You’ve likely never heard of Transition, but the little-known Chinese smartphone manufacturer is quietly taking over Africa’s mobile market. The company doesn’t sell devices in the United States or Europe. It’s not even a top 10 brand in China. It does, however, command 30% of Africa’s smartphone market, with close to a 100m phones sold there in 2017 alone.
Transsion’s rise to prominence, the subject of a recent profile in Bloomberg Businessweek, is not all that unusual for Chinese companies on the continent. Starting in 2006, Transsion began building cheap smartphones designed specifically for the African customer passed over by Western manufacturers. They began with phones that were 20% cheaper than market leaders, and then added features African customers wanted such as large batteries to make up for spotty power grids and multiple SIM card options.

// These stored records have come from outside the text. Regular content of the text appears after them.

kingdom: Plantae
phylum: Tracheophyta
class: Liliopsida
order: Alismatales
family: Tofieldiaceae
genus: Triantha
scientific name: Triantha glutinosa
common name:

Rapid urbanization, the growth of the middle class, and unprecedented connectivity over the last decade have created a new class of customers in Africa. Transsion recognized the opportunity others had passed up and jumped head-first into the market.

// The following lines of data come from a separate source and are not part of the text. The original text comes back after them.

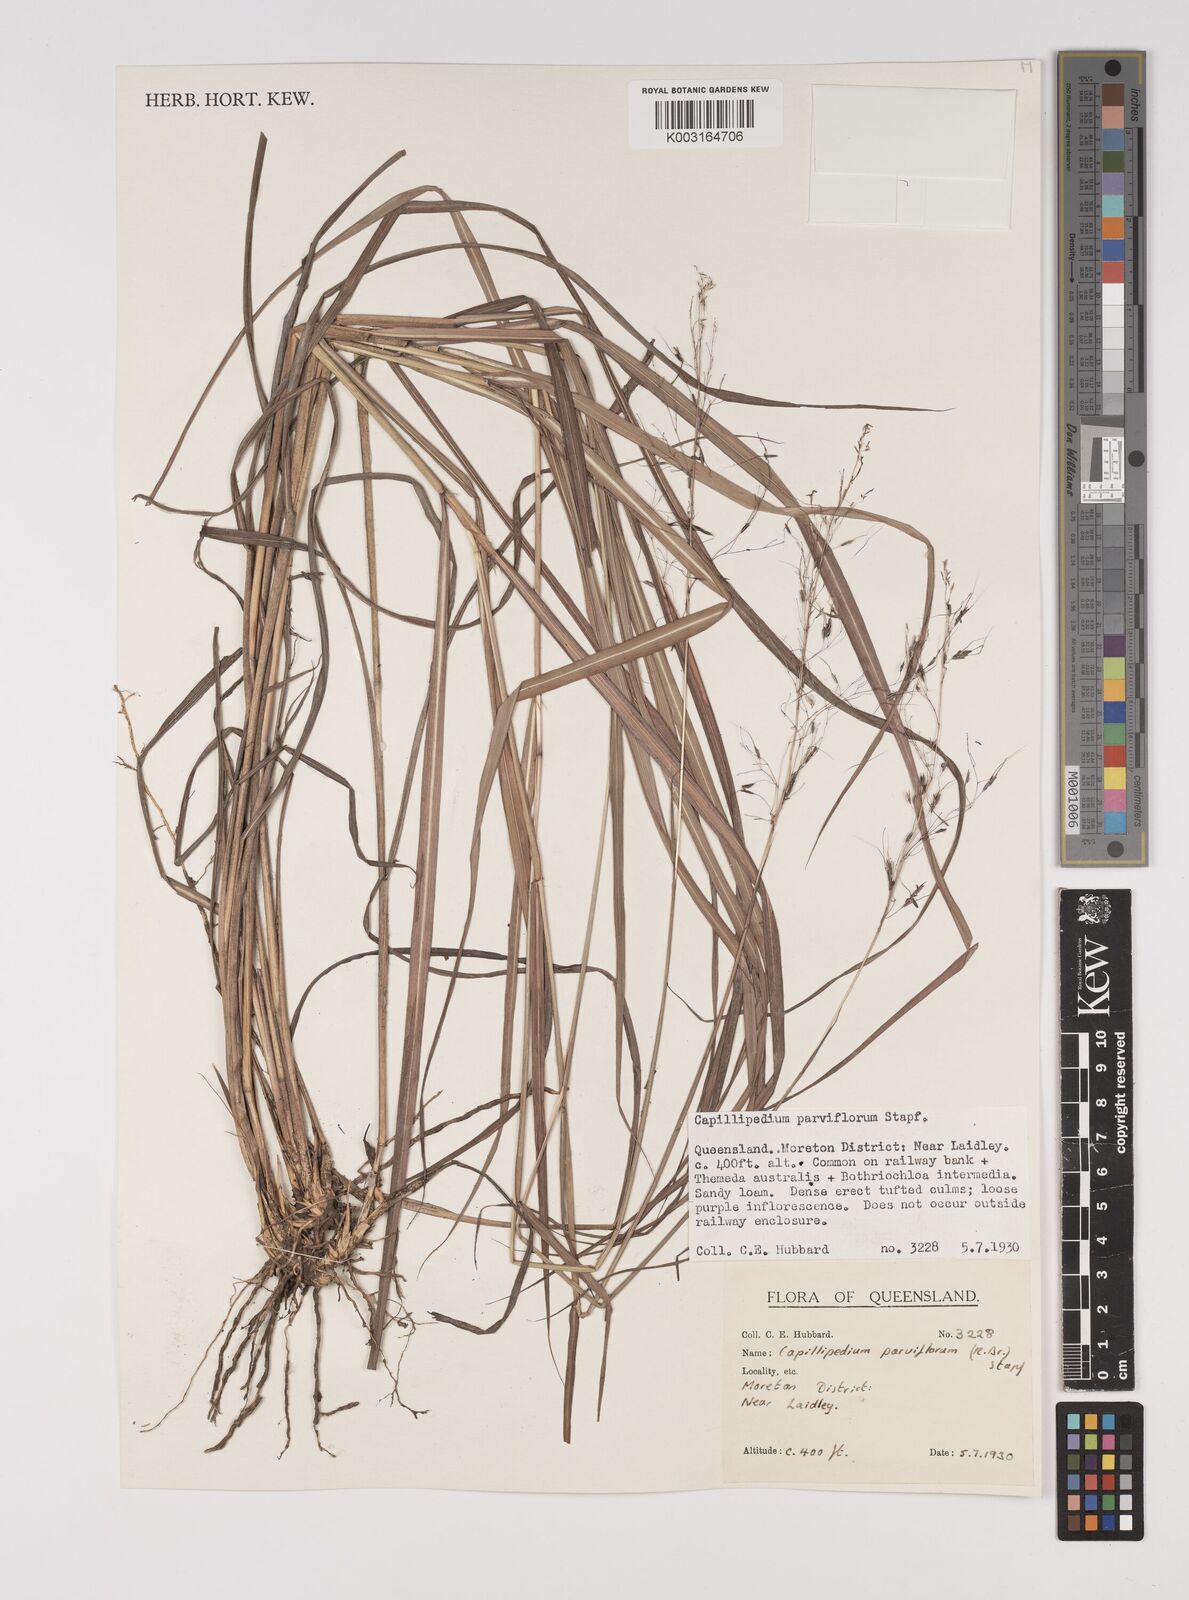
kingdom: Plantae
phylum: Tracheophyta
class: Liliopsida
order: Poales
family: Poaceae
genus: Capillipedium
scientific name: Capillipedium parviflorum
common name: Golden-beard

Is Transsion’s rise good for African development? Access to cheap smartphones has dramatically changed the financial prospects for millions of people. Financial tools now exist for those at the bottom of the pyramid to save and share money in a secure, efficient, and affordable manner through applications on their phones. Entrepreneurs with invaluable local knowledge are creating more digital applications perfectly suited to the needs of their target markets. Transsion made much of this critical development possible but given its connections to the Chinese government in the form of undisclosed government-backed investment, it’s subject to several forces beyond its control.